HDP’nin 14 Mayıs 2023 seçimlerindeki siyaseti çıkış noktasında, bütün burjuva muhalefetin siyaseti ile örtüşmektedir. Bu seçimlerde temel amaç Erdoğan’ın başkanlığının engellenmesi, AKP/MHP iktidarına son verilmesidir. Soruna böyle yaklaşıldığında, HDP sonuçta kendi tabanını burjuva muhalefetin kuyruğuna takmaktadır.
Bu öncelikle bu seçimlerde belirleyici olan başkanlık seçiminde böyledir. HDP başından itibaren bütün “demokrasi güçlerinin” ortak tek adayla cumhurbaşkanlığı seçimine girmesini, bunun seçimi birinci turda kazanmak için gerekli olduğunu savundu. Millet ittifakının HDP’nin de seçebileceği bir aday göstermesi halinde kendilerinin onu destekleyebileceğini açıkladı. Kılıçdaroğlu’nu destekleyebilecekleri sinyalleri verdi. 6’lı masada adaylar konusunda yürütülen tartışmaların uzadığı ve Kılıçdaroğlu’nun adaylığının tehlikede olduğu bir durumda, bu kez HDP’nin kendi adayını çıkarabileceğini duyurdu.
Maraş merkezli depremler nedeniyle HDP cumhurbaşkanı adayı çıkarma kararını yeniden gözden geçireceğini açıklayarak bekleyişini sürdürdü.
Millet İttifakı Kemal Kılıçdaroğlu’nu cumhurbaşkanı adayı gösterdikten sonra Kılıçdaroğlu’nun HDP’yi ziyaret etmesi beklendi. Sonuçta Kılıçdaroğlu mecliste HDP’yi ziyaret etti ve iki gün sonra Emek ve Özgürlük İttifakı Ankara’da düzenlediği basın toplantısında kararını açıkladı. “Cumhurbaşkanlığı seçimlerinde aday çıkarmayacağımızı kamuoyu ile paylaşıyoruz.” Aday çıkarmama kararı Millet İttifakı adayı Kılıçdaoğlu’nun desteklenmesi kararıdır.
Bizim Millet İttifakı kuyrukçusu bu siyasete destek vermemiz söz konusu değildir.
Parlamento seçimlerinde HDP’nin kapatılma tehdidi altında olduğu için Yeşiller ve Sol Gelecek Partisi ile girmesi meselenin özünü değiştirmiyor. Başkanlık seçiminde kendi tabanını egemenlerin bir bölümünün kuyruğuna takan bir partinin adaylarına oy vermek, verme çağrısı yapmak komünistlerin işi değildir.
HDP’nin niteliği
HDP sosyalist, devrimci bir parti değil. HDP reformist, küçük burjuva, burjuva demokrasisine en yakın olan, burjuva demokrasisi için mücadele eden bir partidir. HDP’yi faşist düzen partilerinden ayıran temel özellik, Kürt ulusal sorunundaki demokrat tavrıdır.

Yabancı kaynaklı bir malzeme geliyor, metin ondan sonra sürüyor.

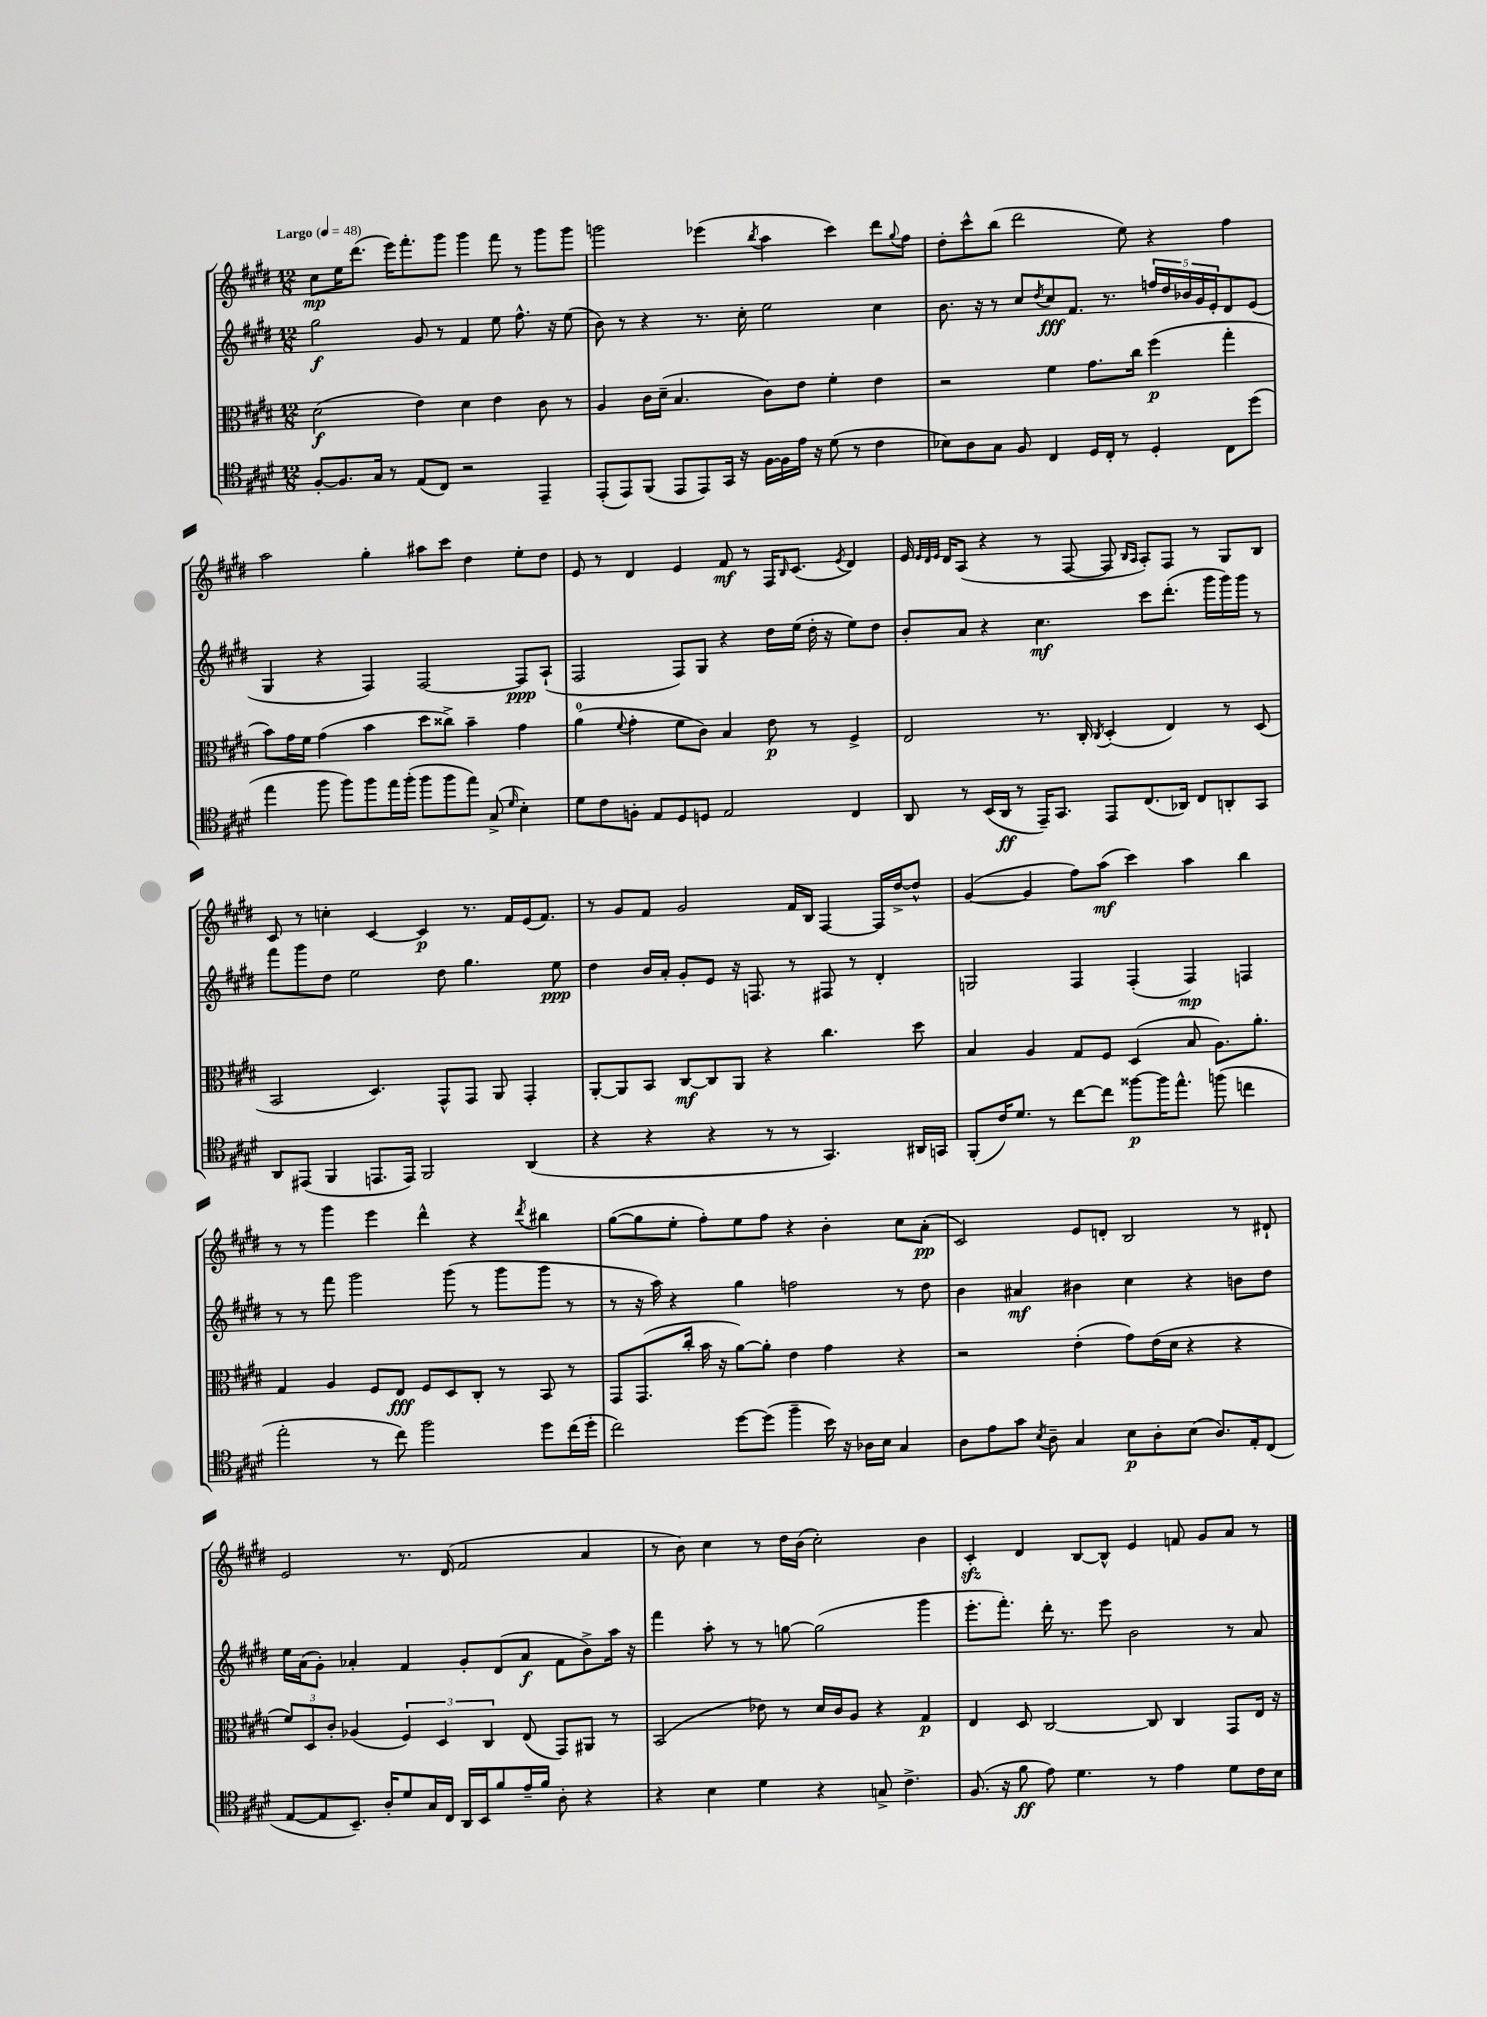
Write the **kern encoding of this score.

HDP kapitalizme karşı olmadığı, kapitalizmi yıkma hedefi olmadığı için reformist düzen partisidir.
HDP faşizmi andaki hükümetin işi olarak görüyor. Faşizme karşı mücadeleyi AKP/MHP faşizmine karşı, onun da ötesinde “saray rejimine karşı”, Erdoğan’ın “tek adam diktatörlüğüne karşı” mücadeleye indirgiyor.
Düzenin kabul etmediği, ama kendisi gelinen yerde ısrarla düzen partisi olmak isteyen, iktidar olacağını, iktidar ortağı olduğunu ve olacağını söyleyen bir HDP var. Kendisinin iktidar olma şansı olmayan ve fakat bugünkü şartlarda Millet İttifakı’nın iktidar olmasını sağlayacak konumda olan HDP var.
Biz HDP’ye yönelik bütün baskılarda, onun yanındayız. HDP’ye destek veriyoruz, veririz. HDP’nin seçimlerdeki yanlış tavrını desteklemek ise başka bir şeydir.